__Übungstext__:
══════
Der Beschwerdeführer macht in seiner Beschwerde im Wesentlichen geltend, dass es sich bei der Abänderung des Bescheides hinsichtlich der verfügten Entziehungszeit nicht um eine Berichtigung einer offenbar auf einem Versehen der Behörde beruhende Unrichtigkeit handle. Vielmehr sei davon auszugehen, dass es durch die erfolgte Berichtung der Entziehungszeit zu einer nachträglichen Änderung des Bescheidinhaltes gekommen sei. Auch könne dem Beschwerdeführer weder die Zitierung des § 25 Abs. 2 (richtig Abs. 3) FSG noch die Verständigung der Beweisaufnahme vorgehalten werden, weil § 25 Abs. 3 FSG im Bescheid nicht explizit angeführt worden sei. Der Bescheid vom 31. Mai 2001 sei somit in Rechtskraft erwachsen, die Behörde habe mit dem angefochtenen Bescheid in rechtswidriger Weise versucht, das Verfahren fortzuführen und die Entziehungsdauer zu erhöhen.
Mit diesem Vorbringen ist der Beschwerdeführer im Ergebnis im Recht.
══════
__Bereitgestelltes Material__:
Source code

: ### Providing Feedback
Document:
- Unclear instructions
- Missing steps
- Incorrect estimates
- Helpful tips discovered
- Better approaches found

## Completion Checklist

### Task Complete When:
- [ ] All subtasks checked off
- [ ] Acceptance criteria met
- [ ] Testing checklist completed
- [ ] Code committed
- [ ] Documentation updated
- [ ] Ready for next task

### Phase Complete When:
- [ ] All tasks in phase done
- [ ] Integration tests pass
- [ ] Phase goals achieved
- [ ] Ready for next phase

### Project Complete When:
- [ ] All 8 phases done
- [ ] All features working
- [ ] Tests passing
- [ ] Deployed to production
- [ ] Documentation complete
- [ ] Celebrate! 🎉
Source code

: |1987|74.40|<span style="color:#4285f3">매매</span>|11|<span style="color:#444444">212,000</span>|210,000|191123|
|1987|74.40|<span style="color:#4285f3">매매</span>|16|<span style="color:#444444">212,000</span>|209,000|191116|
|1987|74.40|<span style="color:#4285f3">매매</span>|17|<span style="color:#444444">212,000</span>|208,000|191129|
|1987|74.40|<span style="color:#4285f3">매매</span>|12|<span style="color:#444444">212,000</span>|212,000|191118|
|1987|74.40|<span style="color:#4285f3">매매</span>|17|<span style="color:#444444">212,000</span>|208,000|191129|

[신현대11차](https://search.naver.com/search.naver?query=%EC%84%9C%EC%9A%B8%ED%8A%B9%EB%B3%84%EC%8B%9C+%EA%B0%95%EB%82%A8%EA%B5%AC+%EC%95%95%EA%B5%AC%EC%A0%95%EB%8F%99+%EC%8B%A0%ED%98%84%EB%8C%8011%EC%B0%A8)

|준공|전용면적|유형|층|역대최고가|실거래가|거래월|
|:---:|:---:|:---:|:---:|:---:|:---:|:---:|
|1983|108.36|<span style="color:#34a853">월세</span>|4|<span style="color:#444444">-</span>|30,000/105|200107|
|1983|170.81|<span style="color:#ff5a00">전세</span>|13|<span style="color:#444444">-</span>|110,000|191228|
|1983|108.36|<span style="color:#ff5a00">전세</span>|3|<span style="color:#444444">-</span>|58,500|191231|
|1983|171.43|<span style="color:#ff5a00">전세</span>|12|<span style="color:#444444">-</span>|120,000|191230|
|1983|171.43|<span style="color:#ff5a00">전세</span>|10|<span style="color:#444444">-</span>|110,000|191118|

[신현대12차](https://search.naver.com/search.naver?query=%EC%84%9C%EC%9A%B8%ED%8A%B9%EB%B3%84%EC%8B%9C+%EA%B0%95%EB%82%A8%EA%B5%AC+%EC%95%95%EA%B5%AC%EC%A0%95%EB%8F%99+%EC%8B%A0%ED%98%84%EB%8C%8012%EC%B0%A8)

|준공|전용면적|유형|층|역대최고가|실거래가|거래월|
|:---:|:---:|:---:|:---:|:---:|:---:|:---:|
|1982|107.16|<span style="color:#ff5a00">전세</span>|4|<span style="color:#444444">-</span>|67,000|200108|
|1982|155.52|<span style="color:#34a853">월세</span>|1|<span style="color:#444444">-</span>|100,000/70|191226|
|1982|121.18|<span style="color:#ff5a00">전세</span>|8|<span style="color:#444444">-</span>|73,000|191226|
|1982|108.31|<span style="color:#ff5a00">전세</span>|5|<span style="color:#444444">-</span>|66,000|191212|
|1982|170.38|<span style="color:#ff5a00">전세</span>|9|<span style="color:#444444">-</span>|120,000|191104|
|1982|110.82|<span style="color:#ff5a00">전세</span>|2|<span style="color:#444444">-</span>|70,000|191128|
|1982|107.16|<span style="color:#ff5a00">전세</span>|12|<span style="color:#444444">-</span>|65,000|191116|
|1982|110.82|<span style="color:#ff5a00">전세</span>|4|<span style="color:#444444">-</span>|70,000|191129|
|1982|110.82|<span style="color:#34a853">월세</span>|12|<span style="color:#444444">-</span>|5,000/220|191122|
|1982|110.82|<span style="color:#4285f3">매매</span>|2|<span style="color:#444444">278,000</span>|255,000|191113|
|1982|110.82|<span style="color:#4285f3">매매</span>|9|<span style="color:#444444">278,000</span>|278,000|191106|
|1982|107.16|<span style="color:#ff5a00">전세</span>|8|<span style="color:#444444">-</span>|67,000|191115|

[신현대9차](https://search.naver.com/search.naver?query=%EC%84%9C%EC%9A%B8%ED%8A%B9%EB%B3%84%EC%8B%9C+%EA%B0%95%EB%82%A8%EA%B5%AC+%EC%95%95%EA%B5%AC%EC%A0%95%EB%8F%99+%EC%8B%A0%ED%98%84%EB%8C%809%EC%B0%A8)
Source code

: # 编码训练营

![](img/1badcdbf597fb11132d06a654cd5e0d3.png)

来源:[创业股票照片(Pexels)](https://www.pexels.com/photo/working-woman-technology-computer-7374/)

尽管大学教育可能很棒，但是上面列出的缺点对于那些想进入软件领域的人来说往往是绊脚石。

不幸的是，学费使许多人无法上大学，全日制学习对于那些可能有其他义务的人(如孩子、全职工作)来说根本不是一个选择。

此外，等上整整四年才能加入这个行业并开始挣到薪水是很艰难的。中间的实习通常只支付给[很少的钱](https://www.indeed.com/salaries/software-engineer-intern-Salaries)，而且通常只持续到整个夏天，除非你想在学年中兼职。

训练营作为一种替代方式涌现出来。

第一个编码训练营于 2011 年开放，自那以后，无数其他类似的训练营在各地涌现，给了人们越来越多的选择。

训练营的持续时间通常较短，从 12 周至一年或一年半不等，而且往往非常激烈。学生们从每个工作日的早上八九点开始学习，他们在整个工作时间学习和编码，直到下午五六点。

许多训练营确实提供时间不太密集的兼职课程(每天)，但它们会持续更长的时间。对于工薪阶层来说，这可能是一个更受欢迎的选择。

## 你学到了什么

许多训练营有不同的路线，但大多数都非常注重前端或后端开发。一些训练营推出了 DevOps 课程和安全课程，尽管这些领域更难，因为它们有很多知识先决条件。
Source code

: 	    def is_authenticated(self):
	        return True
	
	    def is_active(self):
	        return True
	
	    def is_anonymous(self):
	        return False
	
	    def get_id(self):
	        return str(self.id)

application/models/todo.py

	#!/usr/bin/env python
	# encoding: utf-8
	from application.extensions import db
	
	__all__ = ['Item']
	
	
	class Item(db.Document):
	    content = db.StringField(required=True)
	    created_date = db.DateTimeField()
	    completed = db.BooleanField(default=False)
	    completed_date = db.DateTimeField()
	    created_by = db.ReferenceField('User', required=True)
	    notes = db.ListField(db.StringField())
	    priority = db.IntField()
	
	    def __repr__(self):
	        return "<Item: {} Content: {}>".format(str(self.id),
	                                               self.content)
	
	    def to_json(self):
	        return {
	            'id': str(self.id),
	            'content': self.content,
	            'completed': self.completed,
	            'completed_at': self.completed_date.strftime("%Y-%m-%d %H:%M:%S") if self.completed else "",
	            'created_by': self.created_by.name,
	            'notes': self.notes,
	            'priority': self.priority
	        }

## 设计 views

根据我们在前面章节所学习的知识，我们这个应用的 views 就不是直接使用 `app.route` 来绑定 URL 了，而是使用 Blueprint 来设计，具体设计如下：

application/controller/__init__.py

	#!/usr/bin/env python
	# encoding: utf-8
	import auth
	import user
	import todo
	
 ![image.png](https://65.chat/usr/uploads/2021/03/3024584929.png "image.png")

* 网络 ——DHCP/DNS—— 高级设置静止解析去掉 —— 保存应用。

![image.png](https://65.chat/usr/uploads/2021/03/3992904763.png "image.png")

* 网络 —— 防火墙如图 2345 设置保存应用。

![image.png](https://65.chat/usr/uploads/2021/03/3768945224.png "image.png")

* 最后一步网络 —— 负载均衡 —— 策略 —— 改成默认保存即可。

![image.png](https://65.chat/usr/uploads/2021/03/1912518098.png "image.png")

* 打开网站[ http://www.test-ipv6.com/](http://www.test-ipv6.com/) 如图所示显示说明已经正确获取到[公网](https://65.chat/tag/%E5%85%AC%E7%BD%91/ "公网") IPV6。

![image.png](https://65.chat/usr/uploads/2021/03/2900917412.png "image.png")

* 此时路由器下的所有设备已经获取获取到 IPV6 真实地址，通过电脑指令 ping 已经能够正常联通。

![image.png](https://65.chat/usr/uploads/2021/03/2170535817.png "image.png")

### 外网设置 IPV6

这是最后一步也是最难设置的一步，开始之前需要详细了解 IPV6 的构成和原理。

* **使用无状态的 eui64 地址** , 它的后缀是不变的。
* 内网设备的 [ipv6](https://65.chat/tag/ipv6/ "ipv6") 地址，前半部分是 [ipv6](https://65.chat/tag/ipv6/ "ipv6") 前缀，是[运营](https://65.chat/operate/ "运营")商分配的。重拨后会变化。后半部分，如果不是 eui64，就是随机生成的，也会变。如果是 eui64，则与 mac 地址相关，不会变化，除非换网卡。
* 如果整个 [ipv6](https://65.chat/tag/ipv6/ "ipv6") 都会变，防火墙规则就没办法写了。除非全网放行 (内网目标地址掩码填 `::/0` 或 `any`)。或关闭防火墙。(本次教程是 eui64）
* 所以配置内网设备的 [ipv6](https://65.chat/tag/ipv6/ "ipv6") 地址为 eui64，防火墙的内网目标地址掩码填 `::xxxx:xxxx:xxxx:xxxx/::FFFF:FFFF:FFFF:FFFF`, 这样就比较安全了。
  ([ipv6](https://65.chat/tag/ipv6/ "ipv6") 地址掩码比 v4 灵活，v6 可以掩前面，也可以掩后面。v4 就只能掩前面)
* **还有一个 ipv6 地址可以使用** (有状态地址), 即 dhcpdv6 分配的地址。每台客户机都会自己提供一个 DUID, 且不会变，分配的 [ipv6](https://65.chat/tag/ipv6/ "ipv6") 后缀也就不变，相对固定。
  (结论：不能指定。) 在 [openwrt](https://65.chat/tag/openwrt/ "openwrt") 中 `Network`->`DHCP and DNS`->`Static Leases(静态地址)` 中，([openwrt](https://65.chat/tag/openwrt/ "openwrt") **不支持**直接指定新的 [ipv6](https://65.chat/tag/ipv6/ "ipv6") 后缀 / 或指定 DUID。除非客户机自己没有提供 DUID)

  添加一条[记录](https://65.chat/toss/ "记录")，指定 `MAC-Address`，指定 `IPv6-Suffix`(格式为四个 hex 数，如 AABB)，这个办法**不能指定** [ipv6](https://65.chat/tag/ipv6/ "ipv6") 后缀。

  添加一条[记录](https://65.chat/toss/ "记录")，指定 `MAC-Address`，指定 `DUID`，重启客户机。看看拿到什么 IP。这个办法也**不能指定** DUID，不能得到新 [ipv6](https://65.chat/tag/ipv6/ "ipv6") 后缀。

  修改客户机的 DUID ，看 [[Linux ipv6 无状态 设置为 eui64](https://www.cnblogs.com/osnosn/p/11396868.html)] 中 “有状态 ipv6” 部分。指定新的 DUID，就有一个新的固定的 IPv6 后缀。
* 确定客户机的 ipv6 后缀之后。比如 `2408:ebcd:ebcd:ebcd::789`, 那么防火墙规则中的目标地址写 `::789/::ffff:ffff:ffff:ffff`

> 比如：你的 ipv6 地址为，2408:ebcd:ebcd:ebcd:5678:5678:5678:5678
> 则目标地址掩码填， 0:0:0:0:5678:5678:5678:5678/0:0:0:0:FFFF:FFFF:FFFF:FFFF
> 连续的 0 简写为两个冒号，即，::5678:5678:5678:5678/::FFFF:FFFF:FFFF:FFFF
══════
__Aufgabenstellung__: Kopieren Sie den oben stehenden Übungstext zur Beschwerde gegen die geänderte Entziehungszeit vollständig und ohne jede Abweichung.

__Ergebnis der Aufgabe__:
Der Beschwerdeführer macht in seiner Beschwerde im Wesentlichen geltend, dass es sich bei der Abänderung des Bescheides hinsichtlich der verfügten Entziehungszeit nicht um eine Berichtigung einer offenbar auf einem Versehen der Behörde beruhende Unrichtigkeit handle. Vielmehr sei davon auszugehen, dass es durch die erfolgte Berichtung der Entziehungszeit zu einer nachträglichen Änderung des Bescheidinhaltes gekommen sei. Auch könne dem Beschwerdeführer weder die Zitierung des § 25 Abs. 2 (richtig Abs. 3) FSG noch die Verständigung der Beweisaufnahme vorgehalten werden, weil § 25 Abs. 3 FSG im Bescheid nicht explizit angeführt worden sei. Der Bescheid vom 31. Mai 2001 sei somit in Rechtskraft erwachsen, die Behörde habe mit dem angefochtenen Bescheid in rechtswidriger Weise versucht, das Verfahren fortzuführen und die Entziehungsdauer zu erhöhen.
Mit diesem Vorbringen ist der Beschwerdeführer im Ergebnis im Recht.